[TEXT BLOCK Boundary: Start]

God works in mysterious ways, but you two have to work in less mysterious ways. “What had to happen had to happen; it was ordained; it was predetermined that I must have 12 children.” Their free will comes into play, and divine will, which we discussed many times before.

It is very good as idealistic philosophy to acknowledge and to understand the principles of advaitism or monism where everything else, all existence is a dream and the only reality is the Lord, that is very true. But, if your wife and children are hungry at home, can we call that unreal? If you have a headache or a toe ache, can you call that unreal? It is only when we transcend or go beyond relativity that we can call relativity unreal.

While we are dreaming, that dream is completely real to us; it is only when we wake up that we look back and say, “oh, what a lovely dream,” good or bad dream. Then only the realisation dawns that all these possessiveness that we had, all these me and mine, all these pettiness was only a dream. Why did I stick to that dream? How could I have been so foolish to have stuck to such a dream? But that comes when we become realised


Shankara is not to be discouraged, Advaitism is not to be discarded, and Non-Advaitism or non-monism is not to be discarded either. While we are still enmeshed in relativity, we must look at all relativity to be real too and only when we transcend, only when we go beyond the relativity, will we realise that that was all just a dream. Now I know the essence because I am the essence, which is real, not the manifestation. The Manifestor is real and not the manifestation.

[TEXT BLOCK Boundary: End]

### WORK ORDER 1
List every sentence in the passage on relativity that ends with a question mark.
### WORK ORDER 2
Decide whether each statement agrees with the passage on relativity, and support each yes or no with the deciding words quoted from it: (a) Advaitism should be discarded. (b) While we are dreaming, the dream is completely real to us. (c) The manifestation is real.
### WORK ORDER 3
Copy out everything in the passage on relativity from "It is very good" down to "call relativity unreal.".

[DATA EXTRACTS Boundary: Start]

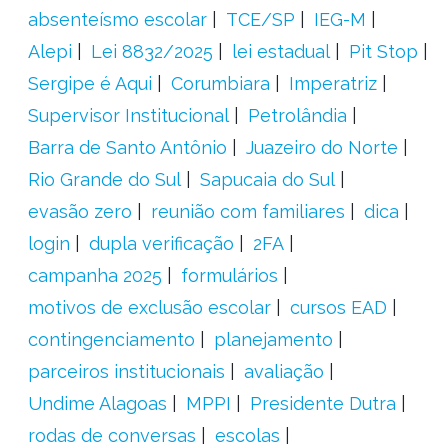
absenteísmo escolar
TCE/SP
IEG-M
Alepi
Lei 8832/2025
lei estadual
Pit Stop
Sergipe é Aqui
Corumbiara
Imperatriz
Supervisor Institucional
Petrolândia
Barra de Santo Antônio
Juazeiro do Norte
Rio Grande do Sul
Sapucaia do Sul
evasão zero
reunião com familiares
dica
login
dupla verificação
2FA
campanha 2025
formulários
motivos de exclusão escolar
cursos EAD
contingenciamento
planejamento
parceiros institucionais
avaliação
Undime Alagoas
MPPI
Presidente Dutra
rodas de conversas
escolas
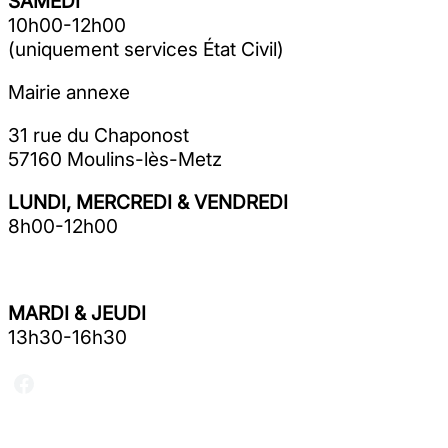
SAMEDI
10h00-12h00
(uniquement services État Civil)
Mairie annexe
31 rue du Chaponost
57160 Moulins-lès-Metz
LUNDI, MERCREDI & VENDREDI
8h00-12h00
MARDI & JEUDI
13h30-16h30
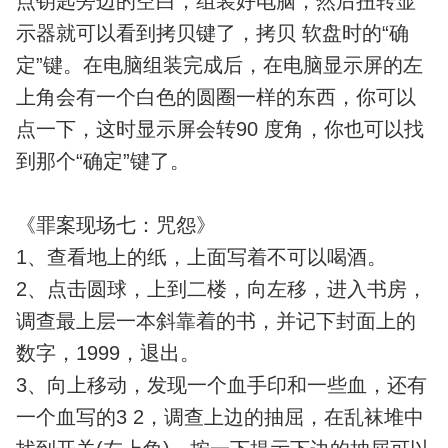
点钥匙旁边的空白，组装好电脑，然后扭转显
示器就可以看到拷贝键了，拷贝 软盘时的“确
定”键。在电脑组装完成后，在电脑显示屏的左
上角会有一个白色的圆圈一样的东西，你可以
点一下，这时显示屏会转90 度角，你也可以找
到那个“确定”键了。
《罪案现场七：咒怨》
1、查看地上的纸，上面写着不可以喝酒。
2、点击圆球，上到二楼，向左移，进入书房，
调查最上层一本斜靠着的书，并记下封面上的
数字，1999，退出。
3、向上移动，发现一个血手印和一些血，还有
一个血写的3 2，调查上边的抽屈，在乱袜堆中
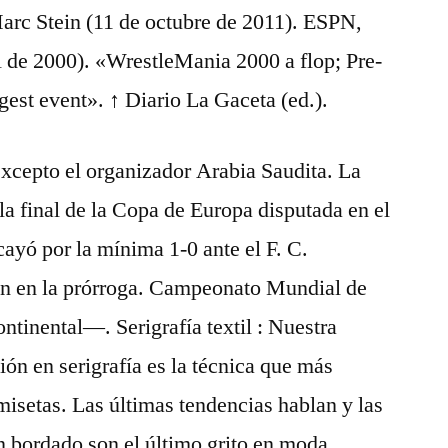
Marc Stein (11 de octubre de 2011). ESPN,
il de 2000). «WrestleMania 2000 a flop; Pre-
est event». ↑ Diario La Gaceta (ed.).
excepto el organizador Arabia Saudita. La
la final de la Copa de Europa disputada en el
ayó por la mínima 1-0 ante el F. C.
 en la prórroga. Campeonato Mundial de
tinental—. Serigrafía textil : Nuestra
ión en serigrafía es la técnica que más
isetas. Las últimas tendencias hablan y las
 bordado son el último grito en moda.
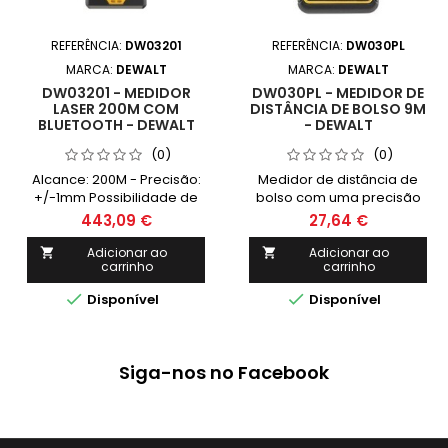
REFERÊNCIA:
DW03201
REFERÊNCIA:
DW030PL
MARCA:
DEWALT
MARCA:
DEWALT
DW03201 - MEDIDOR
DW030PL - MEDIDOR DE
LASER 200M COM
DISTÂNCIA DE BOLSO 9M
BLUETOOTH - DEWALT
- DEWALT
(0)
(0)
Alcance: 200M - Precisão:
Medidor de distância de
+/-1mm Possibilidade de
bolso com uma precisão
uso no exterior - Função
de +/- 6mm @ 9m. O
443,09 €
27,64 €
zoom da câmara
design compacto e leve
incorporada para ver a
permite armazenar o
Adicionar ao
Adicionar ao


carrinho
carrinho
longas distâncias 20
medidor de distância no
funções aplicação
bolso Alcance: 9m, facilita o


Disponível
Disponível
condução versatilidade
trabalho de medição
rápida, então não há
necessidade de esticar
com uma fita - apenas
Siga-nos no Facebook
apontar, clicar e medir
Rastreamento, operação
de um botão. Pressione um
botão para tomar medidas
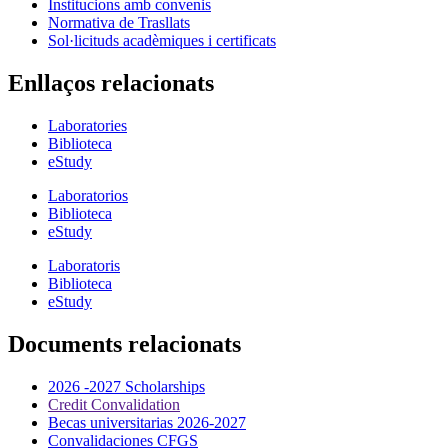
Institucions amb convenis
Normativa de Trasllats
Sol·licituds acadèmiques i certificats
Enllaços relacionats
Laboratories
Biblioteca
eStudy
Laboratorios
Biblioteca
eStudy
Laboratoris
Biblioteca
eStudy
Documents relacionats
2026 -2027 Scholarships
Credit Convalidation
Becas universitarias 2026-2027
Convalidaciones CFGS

[DATA EXTRACTS Boundary: End]

### EXPECTED ANSWER 1
- But, if your wife and children are hungry at home, can we call that unreal?
- If you have a headache or a toe ache, can you call that unreal?
- Why did I stick to that dream?
- How could I have been so foolish to have stuck to such a dream?

### EXPECTED ANSWER 2
(a) No: "Advaitism is not to be discarded"
(b) Yes: "While we are dreaming, that dream is completely real to us"
(c) No: "The Manifestor is real and not the manifestation."

### EXPECTED ANSWER 3
It is very good as idealistic philosophy to acknowledge and to understand the principles of advaitism or monism where everything else, all existence is a dream and the only reality is the Lord, that is very true. But, if your wife and children are hungry at home, can we call that unreal? If you have a headache or a toe ache, can you call that unreal? It is only when we transcend or go beyond relativity that we can call relativity unreal.